Inspirierend: Alsterspatzen in Kleiner Gretel

„Click in - opera mobile“, ein Projekt, das Oper im Kastenwagen vor Ort bringt, direkt zu den Menschen. Eine Art Feine-Kunst-delivery-service, der auch Alsterspatzen auf der Speisekarte hat. Klasse, dachte sich Kollegin Milena Steinmüller, das ist genau das Richtige für unsere „Kleinsten“ - und klickte auf Bestellen.

Die berühmten Hamburger Alsterspatzen, den in voller Besetzung hundertstimmigen Kinder- und Jugendchor (8-18 Jahre) der Hamburger Staatsoper, gibt es seit einem halben Jahrhundert. Im Jubiläumsjahr 2026 haben sich die „Spatzen“ etwas ganz Besonderes ausgedacht.

Unter der künstlerischen Anleitung von Priscilla Prueter (Musik), Miranda Simón Abelló (Bühne/Kostüm), Maike Graf und Michelle Stoop (Dramaturgie/Regie) inszenierte die Gruppe von 20 Jungsängerinnen und einem Jungsänger die fast hundert Jahre alte Sing- und Spielidee von Paul Hindemitt einfach mal neu: Wir bauen eine neue Stadt, und zwar so, wie Kinder sie wollen.
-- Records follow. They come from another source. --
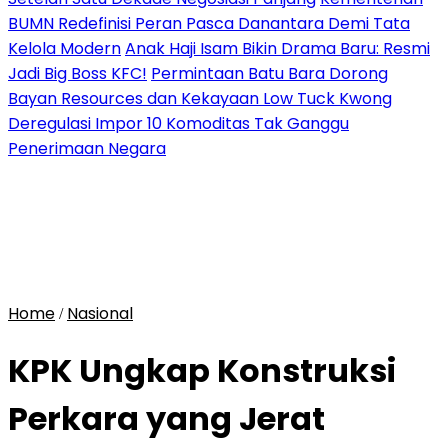
BUMN Redefinisi Peran Pasca Danantara Demi Tata
Kelola Modern
Anak Haji Isam Bikin Drama Baru: Resmi
Jadi Big Boss KFC!
Permintaan Batu Bara Dorong
Bayan Resources dan Kekayaan Low Tuck Kwong
Deregulasi Impor 10 Komoditas Tak Ganggu
Penerimaan Negara
Home
Nasional
/
KPK Ungkap Konstruksi
Perkara yang Jerat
In der nach dem Hitzewelle-Wochenende noch brütend heißen Sporthalle am Von-Moltke-Bogen begeisterten die Alsterspatzen heute (29.6.26) dann vier fünfte Klassen und viele Kolleginnen und Kollegen. Der Plot um die Kinder, die sich ihre Stadt ganz ohne Sorgeberechtigte gestalten können, wurde theatralisch modern erzählt und war glücklicherweise nicht frei von Aktualität (Klimawandel) und Selbstkritik (Döner und Social Media).

Die „Spatzen“ traten dabei so professionell und überzeugend auf, dass das ebenfalls junge Publikum schnell in den Bann gezogen wurde. Einfaches, aber ausdrucksvolles Bühnenarrangement, Livepiano, gesanglicher Stilmix aus Oper und Pop, aber vor allem eindrucksvolles Schauspiel, Nähe und Interaktion (Abstimmungen per roten oder grünen Buchcover) der Protagonisten mit ihren oft gleichaltrigen Adressaten gegenüber.

So gab es nach einer knappen Stunde musikalischer Zukunftsversion dann auch viel, viel Applaus für den Opernnachwuchs, der mehrere Monate lang an dem Stück geprobt hatte und mit Wir bauen eine neue Stadt jetzt vor allem durch Grundschulen tourt.

Am Ende holten sich die Alsterspatzen von den Gretel-Fünftklässlern noch weitere Tipps für ein „Kinderstadt“. Ein Gaming-Center zum Zocken dürfe nicht fehlen, kam es aus der ersten Reihe. Und eine Achterbahn und ein Musical-Haus wäre auch schön. Ein Schüler mahnte allerdings, man solle doch auch Erwachsene in die Stadt lassen. Irgendjemand müsse doch die wichtigen Jobs machen.

Milena Steinmüller jedenfalls machte ihren Job. Sie ermöglichte ihren Schülerinnen und Schüler durch Click in opera mobile einen ersten, vielleicht inspirierenden Blick auf die Künste, auf Musik, Oper, Tanz und Theater. Die Optionen, Träume und Stärken im Rahmen von Schule aufblühen zu lassen, hat die Gretel-Bergmann-Schule jedenfalls.

Dem begeisternden „Stadtvogel-Ensemble“ sagen wir Danke und wünschen viele weitere tolle Auftritte!

Am Rande…
„Ehrengast“ in der heißen Halle war übrigens Manuela Schütt. Sie unterrichtet seit vielen Jahren an der Gretel Mathe und Musik. Ihre Operngesangsausbildung begann einst bei den Alsterspatzen.